### Exercise instructions
Every record below should be printed again exactly, with its pictures removed.

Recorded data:

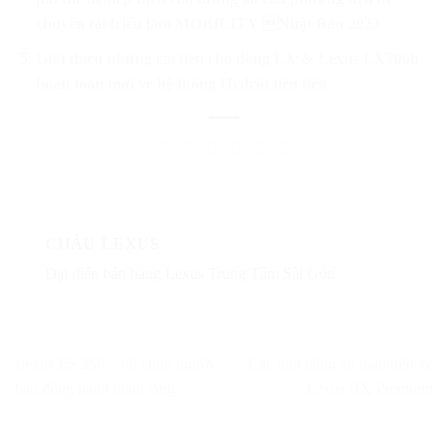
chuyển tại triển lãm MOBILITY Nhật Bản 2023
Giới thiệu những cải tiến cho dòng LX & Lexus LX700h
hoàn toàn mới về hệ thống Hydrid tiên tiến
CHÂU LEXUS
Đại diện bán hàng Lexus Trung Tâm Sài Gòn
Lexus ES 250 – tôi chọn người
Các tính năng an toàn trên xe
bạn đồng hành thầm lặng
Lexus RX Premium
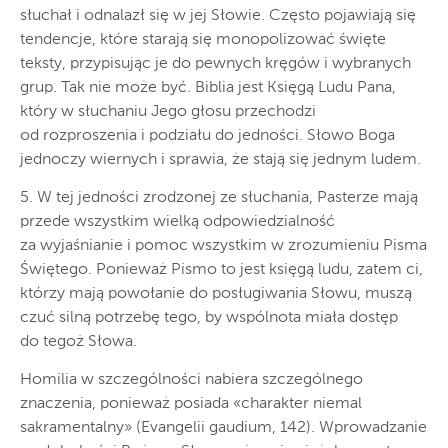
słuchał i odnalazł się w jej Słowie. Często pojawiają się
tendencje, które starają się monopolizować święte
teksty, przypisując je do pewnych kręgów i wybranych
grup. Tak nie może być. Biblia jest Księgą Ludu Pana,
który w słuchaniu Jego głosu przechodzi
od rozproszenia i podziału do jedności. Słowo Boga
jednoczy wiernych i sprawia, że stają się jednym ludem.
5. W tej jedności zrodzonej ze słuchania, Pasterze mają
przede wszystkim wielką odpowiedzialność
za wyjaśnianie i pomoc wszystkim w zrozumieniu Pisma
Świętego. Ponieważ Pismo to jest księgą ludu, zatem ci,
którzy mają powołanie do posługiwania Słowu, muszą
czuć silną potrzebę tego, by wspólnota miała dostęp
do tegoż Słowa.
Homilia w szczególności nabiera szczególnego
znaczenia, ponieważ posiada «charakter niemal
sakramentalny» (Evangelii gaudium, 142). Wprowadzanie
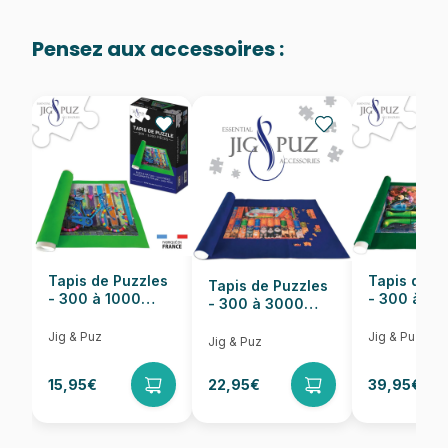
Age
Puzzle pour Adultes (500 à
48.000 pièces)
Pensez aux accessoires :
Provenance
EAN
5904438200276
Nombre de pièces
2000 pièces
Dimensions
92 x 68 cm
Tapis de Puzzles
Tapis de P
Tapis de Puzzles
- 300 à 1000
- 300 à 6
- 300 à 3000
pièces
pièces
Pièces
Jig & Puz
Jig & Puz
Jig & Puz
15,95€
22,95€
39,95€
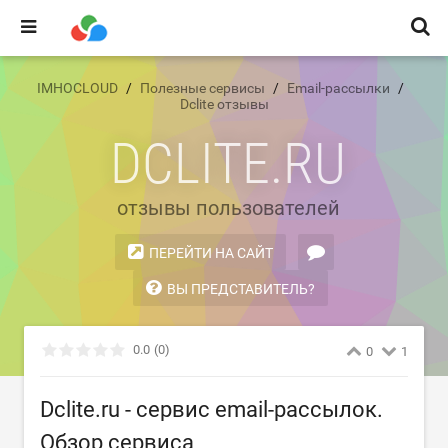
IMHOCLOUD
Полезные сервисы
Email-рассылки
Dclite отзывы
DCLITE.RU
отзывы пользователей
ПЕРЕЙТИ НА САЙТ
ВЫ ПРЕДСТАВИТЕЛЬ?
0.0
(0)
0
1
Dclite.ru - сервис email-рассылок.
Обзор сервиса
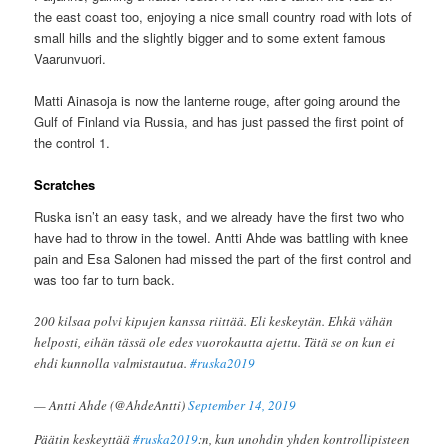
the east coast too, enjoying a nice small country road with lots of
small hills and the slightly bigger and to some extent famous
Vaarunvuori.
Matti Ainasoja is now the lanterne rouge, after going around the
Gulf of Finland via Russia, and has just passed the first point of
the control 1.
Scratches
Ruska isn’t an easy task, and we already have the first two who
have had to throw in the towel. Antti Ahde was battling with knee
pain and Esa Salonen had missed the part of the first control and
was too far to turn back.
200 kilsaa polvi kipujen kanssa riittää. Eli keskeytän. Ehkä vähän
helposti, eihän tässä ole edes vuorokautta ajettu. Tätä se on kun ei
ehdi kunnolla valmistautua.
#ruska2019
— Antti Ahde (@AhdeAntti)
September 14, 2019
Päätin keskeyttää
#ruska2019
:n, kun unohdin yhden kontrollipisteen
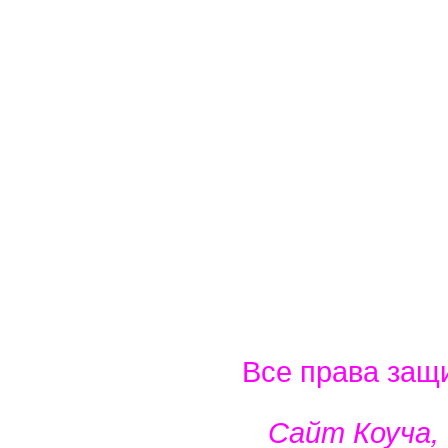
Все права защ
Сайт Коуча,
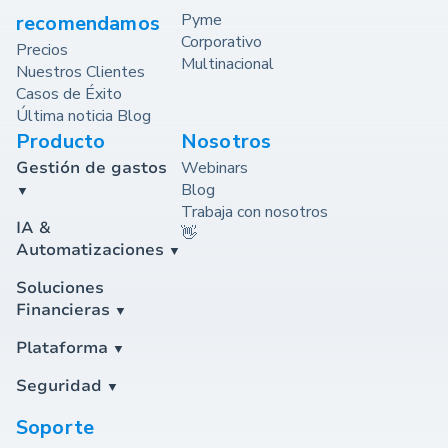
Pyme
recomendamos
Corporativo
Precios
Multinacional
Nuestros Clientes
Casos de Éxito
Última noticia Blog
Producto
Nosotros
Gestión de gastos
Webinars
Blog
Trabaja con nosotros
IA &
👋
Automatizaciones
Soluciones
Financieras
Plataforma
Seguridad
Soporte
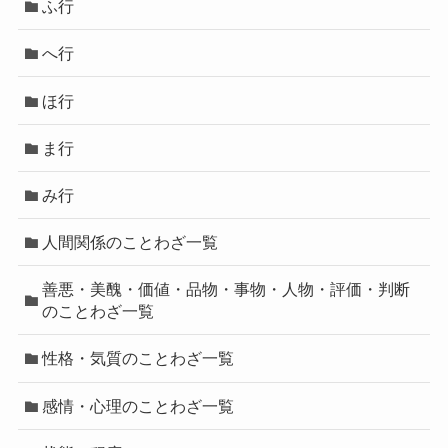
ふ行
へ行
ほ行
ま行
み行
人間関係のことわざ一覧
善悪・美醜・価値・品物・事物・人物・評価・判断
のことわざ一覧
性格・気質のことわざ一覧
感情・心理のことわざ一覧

### Output of the exercise
chuyển tại triển lãm MOBILITY Nhật Bản 2023
Giới thiệu những cải tiến cho dòng LX & Lexus LX700h
hoàn toàn mới về hệ thống Hydrid tiên tiến
CHÂU LEXUS
Đại diện bán hàng Lexus Trung Tâm Sài Gòn
Lexus ES 250 – tôi chọn người
Các tính năng an toàn trên xe
bạn đồng hành thầm lặng
Lexus RX Premium
słuchał i odnalazł się w jej Słowie. Często pojawiają się
tendencje, które starają się monopolizować święte
teksty, przypisując je do pewnych kręgów i wybranych
grup. Tak nie może być. Biblia jest Księgą Ludu Pana,
który w słuchaniu Jego głosu przechodzi
od rozproszenia i podziału do jedności. Słowo Boga
jednoczy wiernych i sprawia, że stają się jednym ludem.
5. W tej jedności zrodzonej ze słuchania, Pasterze mają
przede wszystkim wielką odpowiedzialność
za wyjaśnianie i pomoc wszystkim w zrozumieniu Pisma
Świętego. Ponieważ Pismo to jest księgą ludu, zatem ci,
którzy mają powołanie do posługiwania Słowu, muszą
czuć silną potrzebę tego, by wspólnota miała dostęp
do tegoż Słowa.
Homilia w szczególności nabiera szczególnego
znaczenia, ponieważ posiada «charakter niemal
sakramentalny» (Evangelii gaudium, 142). Wprowadzanie
Age
Puzzle pour Adultes (500 à
48.000 pièces)
Pensez aux accessoires :
Provenance
EAN
5904438200276
Nombre de pièces
2000 pièces
Dimensions
92 x 68 cm
Tapis de Puzzles
Tapis de P
Tapis de Puzzles
- 300 à 1000
- 300 à 6
- 300 à 3000
pièces
pièces
Pièces
Jig & Puz
Jig & Puz
Jig & Puz
15,95€
22,95€
39,95€
IMHOCLOUD
Полезные сервисы
Email-рассылки
Dclite отзывы
DCLITE.RU
отзывы пользователей
ПЕРЕЙТИ НА САЙТ
ВЫ ПРЕДСТАВИТЕЛЬ?
0.0
(0)
0
1
Dclite.ru - сервис email-рассылок.
Обзор сервиса
the east coast too, enjoying a nice small country road with lots of
small hills and the slightly bigger and to some extent famous
Vaarunvuori.
Matti Ainasoja is now the lanterne rouge, after going around the
Gulf of Finland via Russia, and has just passed the first point of
the control 1.
Scratches
Ruska isn’t an easy task, and we already have the first two who
have had to throw in the towel. Antti Ahde was battling with knee
pain and Esa Salonen had missed the part of the first control and
was too far to turn back.
200 kilsaa polvi kipujen kanssa riittää. Eli keskeytän. Ehkä vähän
helposti, eihän tässä ole edes vuorokautta ajettu. Tätä se on kun ei
ehdi kunnolla valmistautua.
#ruska2019
— Antti Ahde (@AhdeAntti)
September 14, 2019
Päätin keskeyttää
#ruska2019
:n, kun unohdin yhden kontrollipisteen
Все права защ
Сайт Коуча,
Pyme
recomendamos
Corporativo
Precios
Multinacional
Nuestros Clientes
Casos de Éxito
Última noticia Blog
Producto
Nosotros
Gestión de gastos
Webinars
Blog
Trabaja con nosotros
IA &
👋
Automatizaciones
Soluciones
Financieras
Plataforma
Seguridad
Soporte
ふ行
へ行
ほ行
ま行
み行
人間関係のことわざ一覧
善悪・美醜・価値・品物・事物・人物・評価・判断
のことわざ一覧
性格・気質のことわざ一覧
感情・心理のことわざ一覧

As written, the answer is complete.